Given text:
+++

92. The choice of agreement will depend on many factors and a country may decide to have different types of arrangements with different neighbours.
93. Bilateral agreements are not a prerequisite for implementing the Convention. Parties may choose to implement its provisions directly.
94. Experience gained so far has yielded basic information about national EIA systems, including simple flow charts and the designation of the authorities involved, including those relevant for public participation. Such information may be considered as the minimum information to be provided. It may be prepared in advance and updated as needed by all countries, as material for their own public and as materials to be provided to the authorities and the public of the affected Party (after translation). Such documents may be made available to all concerned or interested, for instance on a designated web page.
95. During the initial stages of EIA, often at the screening stages of a transboundary procedure, a need emerges for up-to-date information about the state of the environment in the potentially affected Party. Therefore, it seems useful that, where such information exists in an electronic format, countries make available (e.g. on a web page) information such as: the location of protected areas (including designated NATURA2000 sites); ecological corridors; and designated land use (as stated in land-use plans where applicable).
96. Transboundary activities (such as a bridge or a road) are not explicitly covered by Appendix I to the Convention, but it is understood that they should be dealt with as infrastructure projects with transboundary impacts.

+++

Activity list:
1 - Repeat part of the EIA guidance text word for word, beginning at the words that have "94. Experience gained" and stopping after "designated web page.".
2 - Carry on writing the EIA guidance text from its last sentence onward.
The records come from a separate source.

+++

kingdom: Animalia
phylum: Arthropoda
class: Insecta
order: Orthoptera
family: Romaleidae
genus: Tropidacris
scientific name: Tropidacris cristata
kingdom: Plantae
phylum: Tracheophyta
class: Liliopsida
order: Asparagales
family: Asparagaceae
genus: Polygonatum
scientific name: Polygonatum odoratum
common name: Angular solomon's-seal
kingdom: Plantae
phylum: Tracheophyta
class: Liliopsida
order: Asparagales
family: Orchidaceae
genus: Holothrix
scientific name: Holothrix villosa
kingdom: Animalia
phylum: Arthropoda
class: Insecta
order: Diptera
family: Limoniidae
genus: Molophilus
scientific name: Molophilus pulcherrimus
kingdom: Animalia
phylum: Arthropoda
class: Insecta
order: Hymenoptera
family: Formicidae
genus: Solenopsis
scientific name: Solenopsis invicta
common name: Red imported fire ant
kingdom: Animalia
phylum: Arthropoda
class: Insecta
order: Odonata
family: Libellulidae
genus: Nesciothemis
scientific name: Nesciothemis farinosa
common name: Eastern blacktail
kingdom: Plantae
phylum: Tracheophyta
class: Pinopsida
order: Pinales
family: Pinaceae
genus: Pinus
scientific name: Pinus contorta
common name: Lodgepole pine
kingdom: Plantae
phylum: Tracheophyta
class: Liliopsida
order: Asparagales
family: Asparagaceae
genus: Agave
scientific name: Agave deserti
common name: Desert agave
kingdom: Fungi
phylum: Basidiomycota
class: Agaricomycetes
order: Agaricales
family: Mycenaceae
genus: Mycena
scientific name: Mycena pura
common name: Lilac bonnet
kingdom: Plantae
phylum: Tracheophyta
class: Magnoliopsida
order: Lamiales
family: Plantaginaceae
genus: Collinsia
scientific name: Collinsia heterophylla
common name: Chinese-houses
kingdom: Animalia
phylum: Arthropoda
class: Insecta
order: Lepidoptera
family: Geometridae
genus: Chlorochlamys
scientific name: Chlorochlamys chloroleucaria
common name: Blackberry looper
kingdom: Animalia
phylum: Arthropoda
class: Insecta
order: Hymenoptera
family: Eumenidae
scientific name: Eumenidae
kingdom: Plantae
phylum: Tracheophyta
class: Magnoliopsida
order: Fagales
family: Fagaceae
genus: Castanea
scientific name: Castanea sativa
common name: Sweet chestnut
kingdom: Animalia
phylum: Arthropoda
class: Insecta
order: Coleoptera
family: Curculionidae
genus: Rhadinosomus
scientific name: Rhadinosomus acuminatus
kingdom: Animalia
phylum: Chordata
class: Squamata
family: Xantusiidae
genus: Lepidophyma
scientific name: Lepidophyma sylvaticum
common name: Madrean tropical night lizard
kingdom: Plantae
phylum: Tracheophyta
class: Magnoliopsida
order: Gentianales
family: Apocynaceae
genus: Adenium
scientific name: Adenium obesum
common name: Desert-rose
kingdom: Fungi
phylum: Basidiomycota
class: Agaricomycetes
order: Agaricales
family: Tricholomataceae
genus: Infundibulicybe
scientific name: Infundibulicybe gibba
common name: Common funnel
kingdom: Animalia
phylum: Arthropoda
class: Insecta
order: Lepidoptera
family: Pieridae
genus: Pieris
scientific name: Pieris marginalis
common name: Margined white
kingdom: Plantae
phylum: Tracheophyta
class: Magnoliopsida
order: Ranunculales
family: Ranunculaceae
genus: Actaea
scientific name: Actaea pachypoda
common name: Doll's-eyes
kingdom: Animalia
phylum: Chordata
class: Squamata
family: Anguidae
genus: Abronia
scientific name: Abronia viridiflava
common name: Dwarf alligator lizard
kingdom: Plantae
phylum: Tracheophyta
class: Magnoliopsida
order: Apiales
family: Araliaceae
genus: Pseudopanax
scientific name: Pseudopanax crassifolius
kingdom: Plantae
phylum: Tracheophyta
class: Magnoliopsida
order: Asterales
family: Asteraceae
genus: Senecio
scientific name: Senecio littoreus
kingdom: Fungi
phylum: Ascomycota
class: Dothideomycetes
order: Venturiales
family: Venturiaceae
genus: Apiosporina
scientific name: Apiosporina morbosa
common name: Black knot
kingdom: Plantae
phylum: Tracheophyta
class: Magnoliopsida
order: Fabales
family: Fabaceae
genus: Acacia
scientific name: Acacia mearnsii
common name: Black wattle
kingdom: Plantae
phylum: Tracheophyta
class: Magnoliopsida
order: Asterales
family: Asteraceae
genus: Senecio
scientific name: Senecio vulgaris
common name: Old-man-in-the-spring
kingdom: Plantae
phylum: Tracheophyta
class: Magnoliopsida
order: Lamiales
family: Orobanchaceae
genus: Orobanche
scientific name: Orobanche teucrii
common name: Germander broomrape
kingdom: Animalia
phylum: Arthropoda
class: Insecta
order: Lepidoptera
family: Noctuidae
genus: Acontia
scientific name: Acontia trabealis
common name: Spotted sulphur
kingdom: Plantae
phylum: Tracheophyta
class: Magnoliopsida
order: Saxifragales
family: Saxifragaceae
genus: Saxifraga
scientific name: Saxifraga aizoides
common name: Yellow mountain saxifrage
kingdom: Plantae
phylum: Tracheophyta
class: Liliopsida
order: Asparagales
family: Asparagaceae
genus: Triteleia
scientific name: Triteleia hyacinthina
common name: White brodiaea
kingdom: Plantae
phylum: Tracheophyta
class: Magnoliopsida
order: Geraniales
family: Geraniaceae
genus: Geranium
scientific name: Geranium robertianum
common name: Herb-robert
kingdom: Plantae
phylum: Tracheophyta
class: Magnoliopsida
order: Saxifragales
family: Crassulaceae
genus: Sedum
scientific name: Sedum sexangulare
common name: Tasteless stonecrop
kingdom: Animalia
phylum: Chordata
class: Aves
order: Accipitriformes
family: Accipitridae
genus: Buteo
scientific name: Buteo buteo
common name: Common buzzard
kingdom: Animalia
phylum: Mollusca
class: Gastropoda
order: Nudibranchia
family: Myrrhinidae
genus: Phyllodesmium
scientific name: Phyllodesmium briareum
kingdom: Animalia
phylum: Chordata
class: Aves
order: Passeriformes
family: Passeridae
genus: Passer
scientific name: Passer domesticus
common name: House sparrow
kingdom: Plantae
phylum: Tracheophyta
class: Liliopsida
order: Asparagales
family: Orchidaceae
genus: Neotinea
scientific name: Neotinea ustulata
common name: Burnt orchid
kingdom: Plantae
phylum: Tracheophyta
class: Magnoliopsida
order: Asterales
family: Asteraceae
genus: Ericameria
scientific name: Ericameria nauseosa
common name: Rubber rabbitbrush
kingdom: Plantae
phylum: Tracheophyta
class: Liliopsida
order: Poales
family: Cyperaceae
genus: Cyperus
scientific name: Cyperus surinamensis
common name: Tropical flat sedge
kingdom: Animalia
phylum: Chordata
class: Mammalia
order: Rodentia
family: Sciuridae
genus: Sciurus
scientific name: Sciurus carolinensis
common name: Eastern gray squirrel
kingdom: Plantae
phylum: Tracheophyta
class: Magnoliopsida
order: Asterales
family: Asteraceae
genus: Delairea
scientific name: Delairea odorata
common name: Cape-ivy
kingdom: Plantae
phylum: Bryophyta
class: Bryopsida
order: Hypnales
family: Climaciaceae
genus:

+++

Written responses:
1 -
94. Experience gained so far has yielded basic information about national EIA systems, including simple flow charts and the designation of the authorities involved, including those relevant for public participation. Such information may be considered as the minimum information to be provided. It may be prepared in advance and updated as needed by all countries, as material for their own public and as materials to be provided to the authorities and the public of the affected Party (after translation). Such documents may be made available to all concerned or interested, for instance on a designated web page.

2 -
97. Transport or infrastructure projects are potentially a good opportunity to compare national environmental standards. They also necessitate a certain degree of harmonization of procedures. This is possible only if some mechanism for the exchange of information on the existing national legal systems and procedures is established, and if the systems and standards of neighbouring countries are taken into account in the decision-making process. The Convention plays an important role as a reference document for regional and subregional cooperation, in particular in facilitating the creation of a coherent EIA report or reports covering the entire project.
98. An area that needs further investigation is large international projects. They should be investigated both at the stage of policy, plan and programme and also as large-scale, often transboundary, projects (as in the case of infrastructure developments such as roads, railways and pipelines). International funding institutions should be encouraged to request the application of a transboundary EIA procedure.
99. An area of further investigation might be the ‘tiering’ of projects to allow for full coverage and minimum overlap between SEA and EIA in a transboundary context. The level of detail to be considered in a transboundary SEA and EIA should be coordinated.